The Gulf’s development strategy encounters its first major challenge.

The Gulf’s development strategy encounters its first major challenge.

The ongoing conflict between the US-Israel alliance and Iran has entered its sixth week, causing significant damage across energy infrastructures, airports, and commercial sectors in the Gulf Cooperation Council (GCC) nations. This tumultuous situation underscores the pressing need for the GCC to reassess the security of its energy exports, which are increasingly at risk.

Impact on Energies and Exports

The closure of the strategically vital Strait of Hormuz has emerged as an economic disaster for the GCC, effectively halting oil and gas exports. This has jolted the region’s economies, compelling leaders to recognize that energy export security cannot merely be classified as a matter of national safety. The fallout from drone and missile attacks has resulted in a noticeable dip in tourist numbers and the withdrawal of high-net-worth investors from key financial hubs such as Dubai and Abu Dhabi. Nevertheless, the UAE’s advanced air defense systems and crisis management strategies have played a crucial role in restoring some degree of public confidence.

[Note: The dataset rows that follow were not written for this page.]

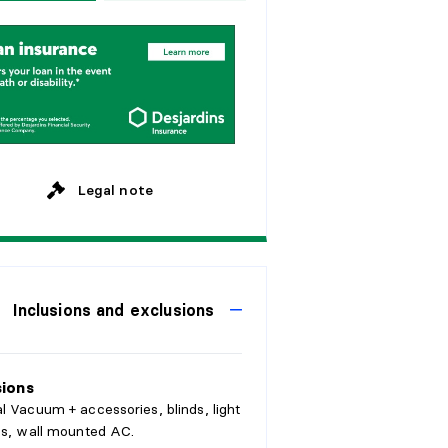
w
e
e
k
s
y
e
a
r
s
M
o
n
t
h
l
y
y
e
a
r
s
y
e
a
r
s
Legal note
Inclusions and exclusions
sions
l Vacuum + accessories, blinds, light
es, wall mounted AC.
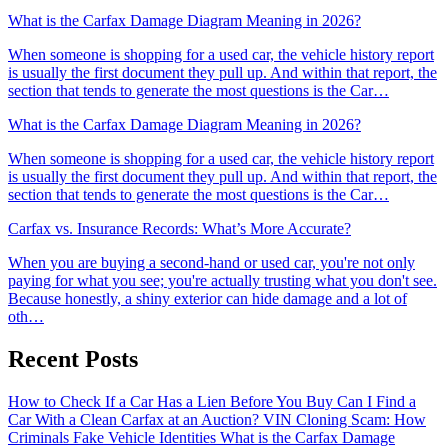
What is the Carfax Damage Diagram Meaning in 2026?
When someone is shopping for a used car, the vehicle history report
is usually the first document they pull up. And within that report, the
section that tends to generate the most questions is the Car…
What is the Carfax Damage Diagram Meaning in 2026?
When someone is shopping for a used car, the vehicle history report
is usually the first document they pull up. And within that report, the
section that tends to generate the most questions is the Car…
Carfax vs. Insurance Records: What’s More Accurate?
When you are buying a second-hand or used car, you're not only
paying for what you see; you're actually trusting what you don't see.
Because honestly, a shiny exterior can hide damage and a lot of
oth…
Recent Posts
How to Check If a Car Has a Lien Before You Buy
Can I Find a
Car With a Clean Carfax at an Auction?
VIN Cloning Scam: How
Criminals Fake Vehicle Identities
What is the Carfax Damage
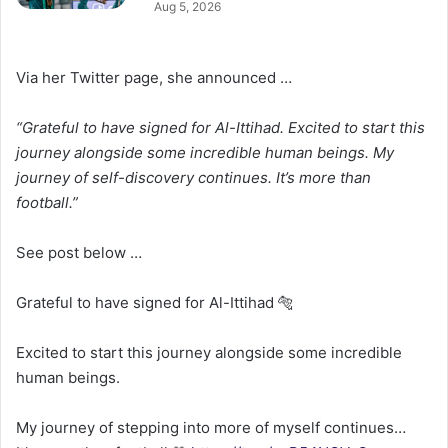
Aug 5, 2026
Via her Twitter page, she announced …
“Grateful to have signed for Al-Ittihad. Excited to start this
journey alongside some incredible human beings. My
journey of self-discovery continues. It’s more than
football.”
See post below …
Grateful to have signed for Al-Ittihad 🐅
Excited to start this journey alongside some incredible
human beings.
My journey of stepping into more of myself continues…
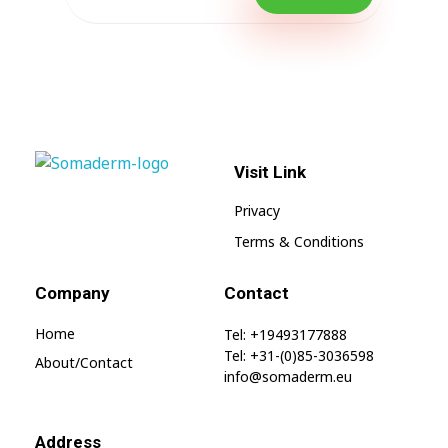
Visit Link
SomaGel
Lift your Lifestyle
Privacy
Terms & Conditions
Company
Contact
Home
Tel: +19493177888
Tel: +31-(0)85-3036598
About/contact
info@somaderm.eu
Address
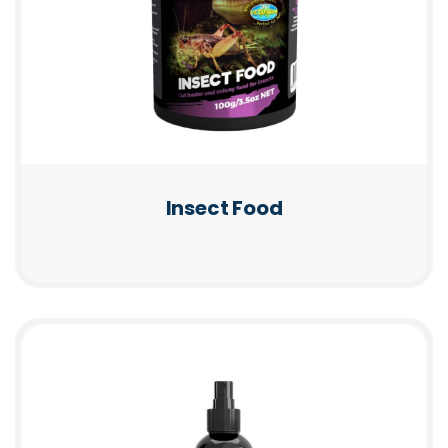
Insect Food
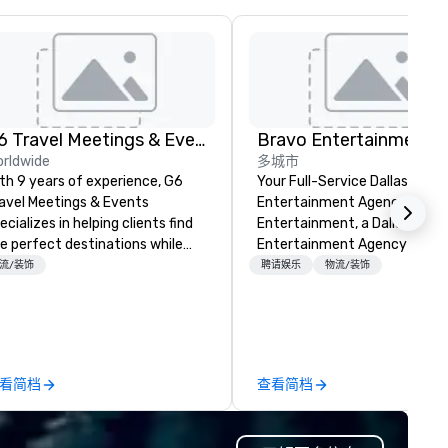
G6 Travel Meetings & Events
Bravo Entertainment
rldwide
多城市
th 9 years of experience, G6
Your Full-Service Dallas
avel Meetings & Events
Entertainment Agency Bravo
ecializes in helping clients find
Entertainment, a Dallas
e perfect destinations while
Entertainment Agency with 
aying within budget. We
years of experience, crafts
流/装饰
聘请娱乐
物流/装饰
vocate for your organization,
immersive, visually stunning
veraging our expertise to
productions for corporate ev
gotiate the best rates, valuable
destination management an
ncessions, and favorable
global event planners.
ntract terms. Whether you're
看简档
查看简档
anning a corporate retreat,
nference, or incentive trip, we
sure a seamless experience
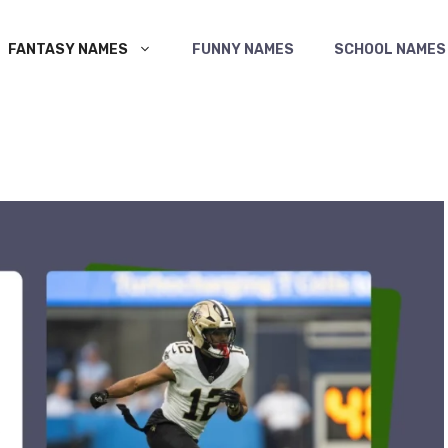
FANTASY NAMES
FUNNY NAMES
SCHOOL NAMES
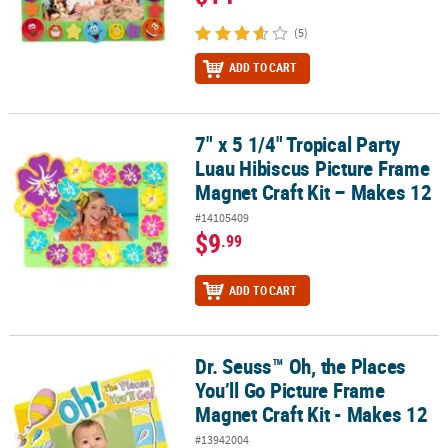
(5)
ADD TO CART
7" x 5 1/4" Tropical Party
7" x 5 1/4" Tropical Party Luau Hibiscus Picture Frame Magnet Craf
Luau Hibiscus Picture Frame
Magnet Craft Kit – Makes 12
#14105409
$9
.99
ADD TO CART
Dr. Seuss™ Oh, the Places
Dr. Seuss™ Oh, the Places You’ll Go Picture Frame Magnet Craft Kit
You’ll Go Picture Frame
Magnet Craft Kit - Makes 12
#13942004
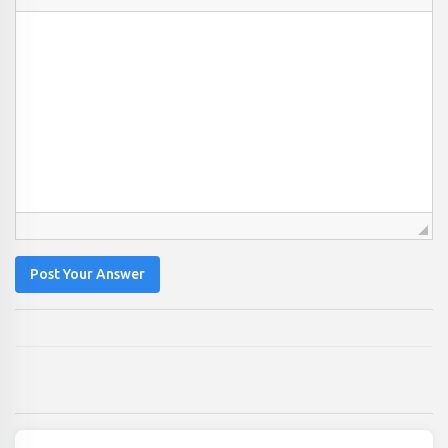
Post Your Answer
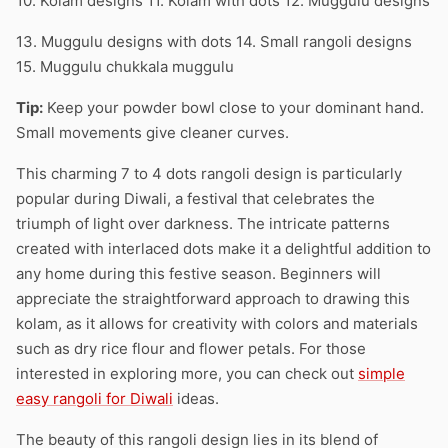
10. Kolam designs 11. Kolam with dots 12. Muggulu designs
13. Muggulu designs with dots 14. Small rangoli designs
15. Muggulu chukkala muggulu
Tip:
Keep your powder bowl close to your dominant hand.
Small movements give cleaner curves.
This charming 7 to 4 dots rangoli design is particularly
popular during Diwali, a festival that celebrates the
triumph of light over darkness. The intricate patterns
created with interlaced dots make it a delightful addition to
any home during this festive season. Beginners will
appreciate the straightforward approach to drawing this
kolam, as it allows for creativity with colors and materials
such as dry rice flour and flower petals. For those
interested in exploring more, you can check out
simple
easy rangoli for Diwali
ideas.
The beauty of this rangoli design lies in its blend of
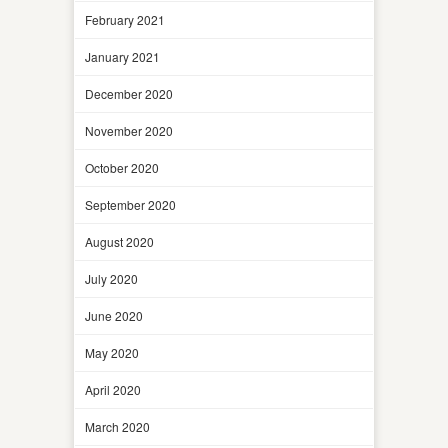
February 2021
January 2021
December 2020
November 2020
October 2020
September 2020
August 2020
July 2020
June 2020
May 2020
April 2020
March 2020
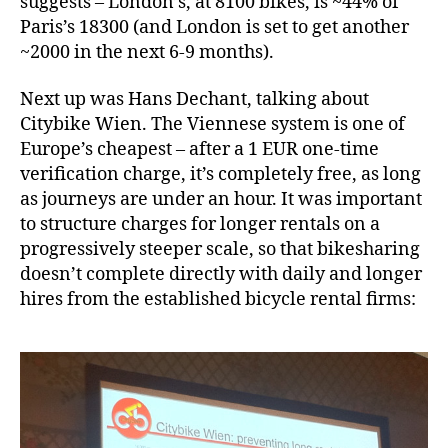
suggests – London’s, at 8100 bikes, is ~44% of
Paris’s 18300 (and London is set to get another
~2000 in the next 6-9 months).
Next up was Hans Dechant, talking about
Citybike Wien. The Viennese system is one of
Europe’s cheapest – after a 1 EUR one-time
verification charge, it’s completely free, as long
as journeys are under an hour. It was important
to structure charges for longer rentals on a
progressively steeper scale, so that bikesharing
doesn’t complete directly with daily and longer
hires from the established bicycle rental firms:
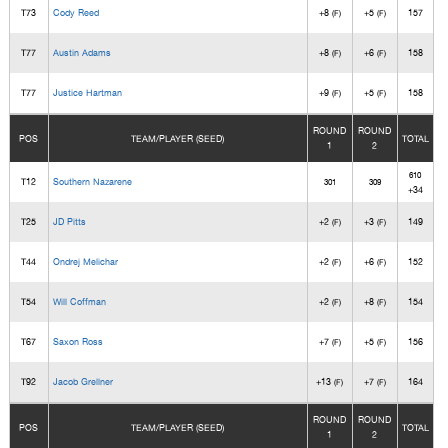
T73
Cody Reed
+8
+5
157
(F)
(F)
T77
Austin Adams
+8
+6
158
(F)
(F)
T77
Justice Hartman
+9
+5
158
(F)
(F)
ROUND
ROUND
POS
TEAM/PLAYER (SEED)
TOTAL
1
2
610
T12
Southern Nazarene
301
309
+34
T25
JD Pitts
+2
+3
149
(F)
(F)
T44
Ondrej Melichar
+2
+6
152
(F)
(F)
T54
Will Coffman
+2
+8
154
(F)
(F)
T67
Saxon Ross
+7
+5
156
(F)
(F)
T92
Jacob Grellner
+13
+7
164
(F)
(F)
ROUND
ROUND
POS
TEAM/PLAYER (SEED)
TOTAL
1
2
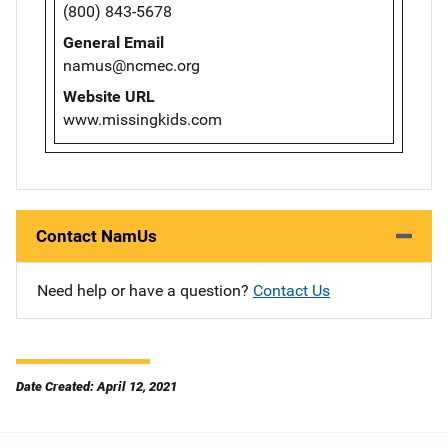
(800) 843-5678
General Email
namus@ncmec.org
Website URL
www.missingkids.com
Contact NamUs
Need help or have a question?
Contact Us
Date Created: April 12, 2021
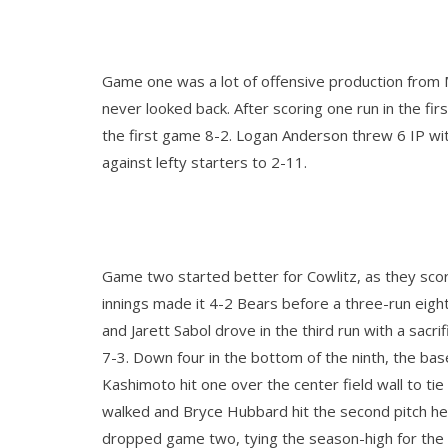
Game one was a lot of offensive production from Ma
never looked back. After scoring one run in the fi
the first game 8-2. Logan Anderson threw 6 IP wit
against lefty starters to 2-11.
Game two started better for Cowlitz, as they scor
innings made it 4-2 Bears before a three-run eigh
and Jarett Sabol drove in the third run with a sacr
7-3. Down four in the bottom of the ninth, the bas
Kashimoto hit one over the center field wall to t
walked and Bryce Hubbard hit the second pitch he 
dropped game two, tying the season-high for the 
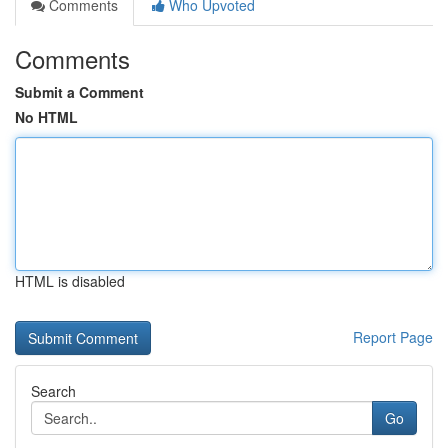
Comments
Who Upvoted
Comments
Submit a Comment
No HTML
HTML is disabled
Report Page
Search
Go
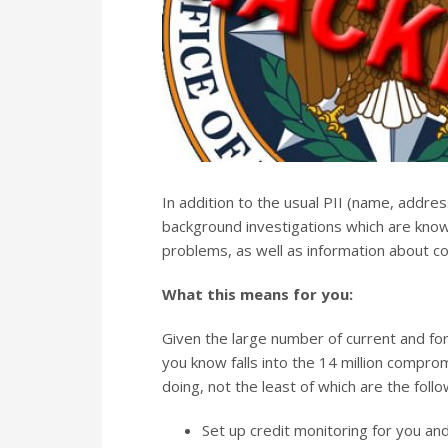
In addition to the usual PII (name, addres
background investigations which are known 
problems, as well as information about co
What this means for you:
Given the large number of current and f
you know falls into the 14 million comprom
doing, not the least of which are the follo
Set up credit monitoring for you and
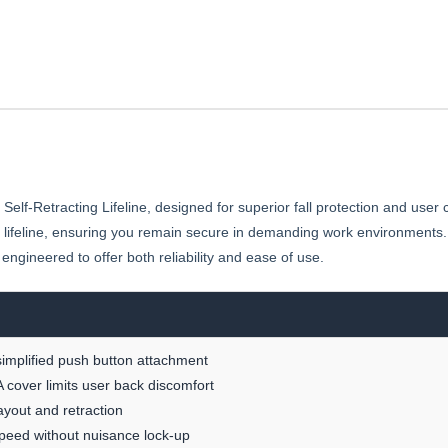
elf-Retracting Lifeline, designed for superior fall protection and user 
 lifeline, ensuring you remain secure in demanding work environments.
s engineered to offer both reliability and ease of use.
simplified push button attachment
 cover limits user back discomfort
ayout and retraction
speed without nuisance lock-up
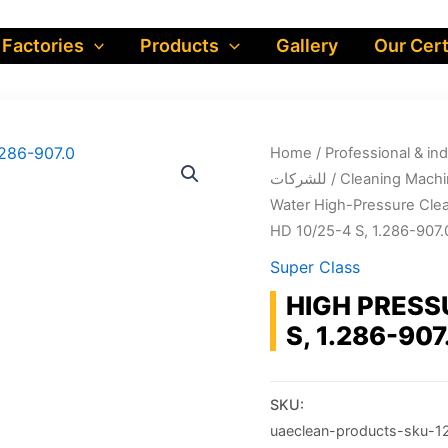
 Factories
Products
Gallery
Our Cert
Home
/
Professional & industrial prod
للشركات
/
Cleaning Machi
Water High-Pressure Cle
HD 10/25-4 S, 1.286-907.
Super Class
HIGH PRESS
S, 1.286-907
SKU:
uaeclean-products-sku-1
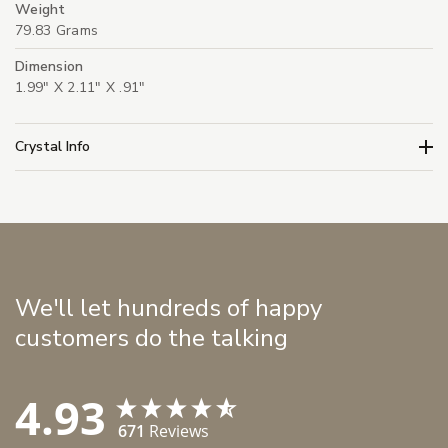
Weight
79.83 Grams
Dimension
1.99" X 2.11" X .91"
Crystal Info
We'll let hundreds of happy
customers do the talking
4.93
671
Reviews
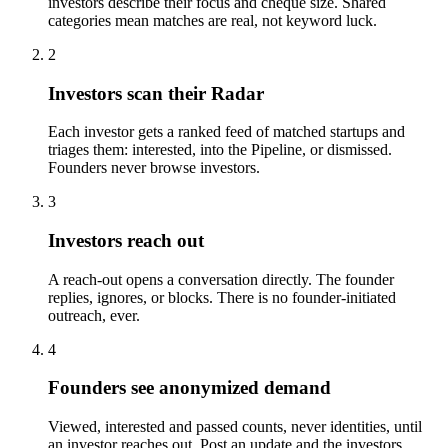
investors describe their focus and cheque size. Shared
categories mean matches are real, not keyword luck.
2
Investors scan their Radar
Each investor gets a ranked feed of matched startups and
triages them: interested, into the Pipeline, or dismissed.
Founders never browse investors.
3
Investors reach out
A reach-out opens a conversation directly. The founder
replies, ignores, or blocks. There is no founder-initiated
outreach, ever.
4
Founders see anonymized demand
Viewed, interested and passed counts, never identities, until
an investor reaches out. Post an update and the investors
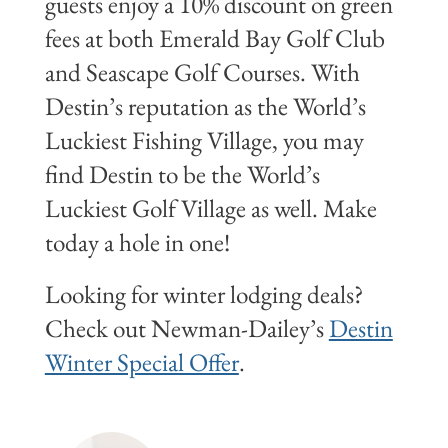
guests enjoy a 10% discount on green
fees at both Emerald Bay Golf Club
and Seascape Golf Courses. With
Destin’s reputation as the World’s
Luckiest Fishing Village, you may
find Destin to be the World’s
Luckiest Golf Village as well. Make
today a hole in one!
Looking for winter lodging deals?
Check out Newman-Dailey’s
Destin
Winter Special Offer
.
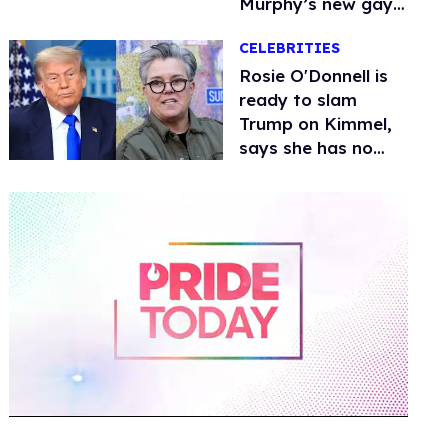
Murphy’s new gay
thriller
CELEBRITIES
Rosie O'Donnell is
ready to slam
Trump on Kimmel,
says she has no
fear of FCC
0
of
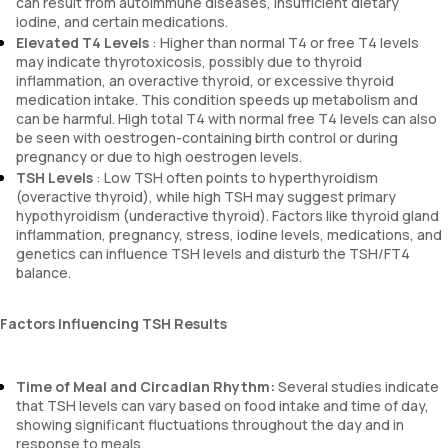
can result from autoimmune diseases, insufficient dietary
iodine, and certain medications.
Elevated T4 Levels
: Higher than normal T4 or free T4 levels
may indicate thyrotoxicosis, possibly due to thyroid
inflammation, an overactive thyroid, or excessive thyroid
medication intake. This condition speeds up metabolism and
can be harmful. High total T4 with normal free T4 levels can also
be seen with oestrogen-containing birth control or during
pregnancy or due to high oestrogen levels.
TSH Levels
: Low TSH often points to hyperthyroidism
(overactive thyroid), while high TSH may suggest primary
hypothyroidism (underactive thyroid). Factors like thyroid gland
inflammation, pregnancy, stress, iodine levels, medications, and
genetics can influence TSH levels and disturb the TSH/FT4
balance.
Factors Influencing TSH Results
Time of Meal and Circadian Rhythm:
Several studies indicate
that TSH levels can vary based on food intake and time of day,
showing significant fluctuations throughout the day and in
response to meals.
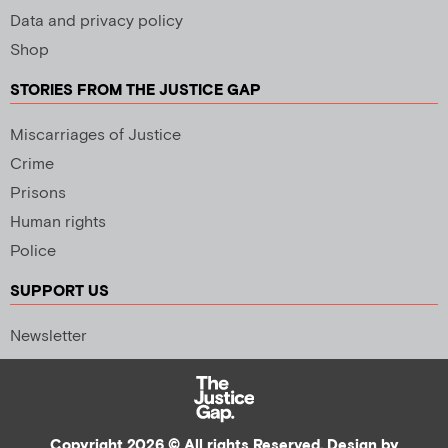
Data and privacy policy
Shop
STORIES FROM THE JUSTICE GAP
Miscarriages of Justice
Crime
Prisons
Human rights
Police
SUPPORT US
Newsletter
Copyright 2026 © All rights Reserved. Design by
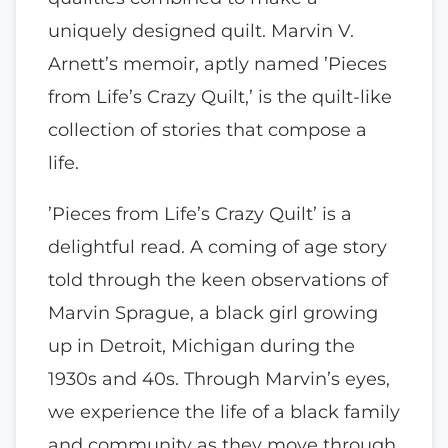
uniquely designed quilt. Marvin V.
Arnett’s memoir, aptly named ’Pieces
from Life’s Crazy Quilt,’ is the quilt-like
collection of stories that compose a
life.
’Pieces from Life’s Crazy Quilt’ is a
delightful read. A coming of age story
told through the keen observations of
Marvin Sprague, a black girl growing
up in Detroit, Michigan during the
1930s and 40s. Through Marvin’s eyes,
we experience the life of a black family
and community as they move through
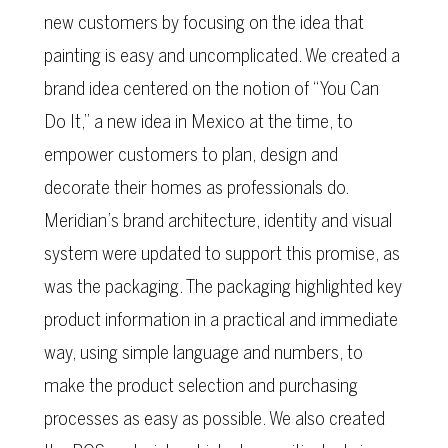
new customers by focusing on the idea that
painting is easy and uncomplicated. We created a
brand idea centered on the notion of “You Can
Do It,” a new idea in Mexico at the time, to
empower customers to plan, design and
decorate their homes as professionals do.
Meridian’s brand architecture, identity and visual
system were updated to support this promise, as
was the packaging. The packaging highlighted key
product information in a practical and immediate
way, using simple language and numbers, to
make the product selection and purchasing
processes as easy as possible. We also created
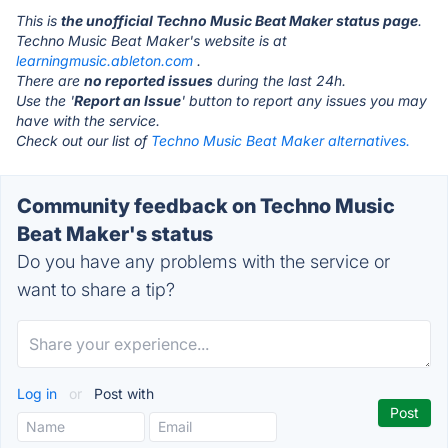
This is
the unofficial Techno Music Beat Maker status page
.
Techno Music Beat Maker's website is at
learningmusic.ableton.com
.
There are
no reported issues
during the last 24h.
Use the '
Report an Issue
' button to report any issues you may
have with the service.
Check out our list of
Techno Music Beat Maker alternatives.
Community feedback on Techno Music
Beat Maker's status
Do you have any problems with the service or
want to share a tip?
Log in
or
Post with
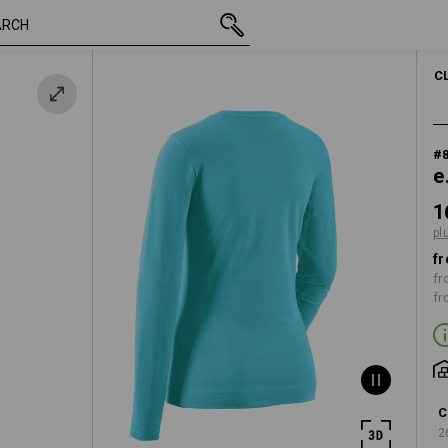
inc VAT
16,07 €
XS
i
plus shipping
WOM
C
#
e
1
pl
fr
fr
fr
C
2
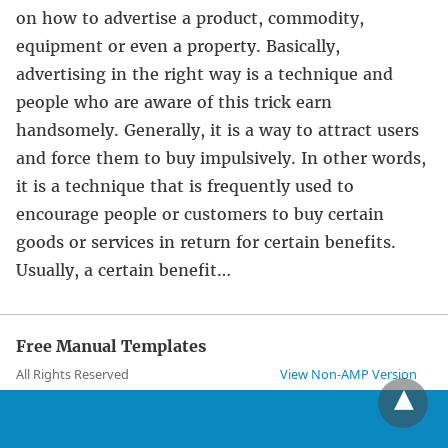
on how to advertise a product, commodity,
equipment or even a property. Basically,
advertising in the right way is a technique and
people who are aware of this trick earn
handsomely. Generally, it is a way to attract users
and force them to buy impulsively. In other words,
it is a technique that is frequently used to
encourage people or customers to buy certain
goods or services in return for certain benefits.
Usually, a certain benefit…
Free Manual Templates
All Rights Reserved
View Non-AMP Version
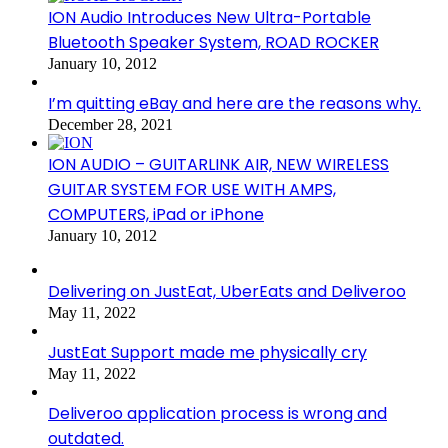
ION Audio Introduces New Ultra-Portable
Bluetooth Speaker System, ROAD ROCKER
January 10, 2012
I’m quitting eBay and here are the reasons why.
December 28, 2021
ION AUDIO – GUITARLINK AIR, NEW WIRELESS
GUITAR SYSTEM FOR USE WITH AMPS,
COMPUTERS, iPad or iPhone
January 10, 2012
Delivering on JustEat, UberEats and Deliveroo
May 11, 2022
JustEat Support made me physically cry
May 11, 2022
Deliveroo application process is wrong and
outdated.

The broader fiscal repercussions of the conflict are not yet fully understood. However, various components are emerging: increased defense expenditures, significant reconstruction expenses, and a stark drop in oil and gas revenues due to the blockade of the Strait of Hormuz. Analysts predict a substantial financial impact, with investment banks like Goldman Sachs estimating that countries such as Qatar and Kuwait could see their Gross Domestic Product (GDP) shrink by as much as 14% if the conflict persists until late April.

Assessing Economic Stability

Despite the turmoil, it’s noteworthy that no prominent credit rating agency has downgraded the sovereign debt of GCC countries since the outbreak of war, with Bahrain facing a downgrade due to pre-existing public finance issues rather than current geopolitical troubles. Financial experts are grappling with the cumulative effect of rising military costs, reconstruction needs, and the severe hit to energy revenue—factors that could lead to economic losses surpassing those experienced during the COVID-19 pandemic.

Moreover, borrowing costs in the region are expected to jump sharply. An increase in the yield of US Treasury bonds, coupled with a higher risk premium tied to the ongoing conflict, will drastically elevate funding costs across various sectors, from sovereign issuance to corporate borrowing. The financial environment is becoming increasingly tight, suggesting that economic recovery will demand more than just time.

Long-term Implications for GCC Markets

The United Nations has estimated that direct damages resulting from the war have already exceeded $200 billion, not taking into account losses from the tourist sector or petrocurrency revenues. These figures highlight a volatile environment where GCC currencies are pegged to the US dollar, rendering significant monetary easing nearly impossible for regional central banks. With asset markets already under strain, the burden of macroeconomic adjustments will be felt predominantly in the equity sector.

For instance, Emaar Properties has seen its shares plummet by over 35% from pre-war highs, illustrating the fragile state of the real estate market. Additionally, the aviation sector in Dubai, vital to the emirate’s economy, is likely to suffer from soaring jet fuel prices and dwindling tourist numbers.

Although the GCC economies face uncertainty, the war has ignited new challenges and risks. With geopolitical tensions showing no signs of abating, a persistently elevated risk premium on regional assets seems inevitable, further complicating the financial landscape for GCC nations.

In summary, the multifaceted effects of the US-Israel war with Iran extend beyond immediate economic damage, reshaping investment climates and posing long-term risks for the Gulf economies.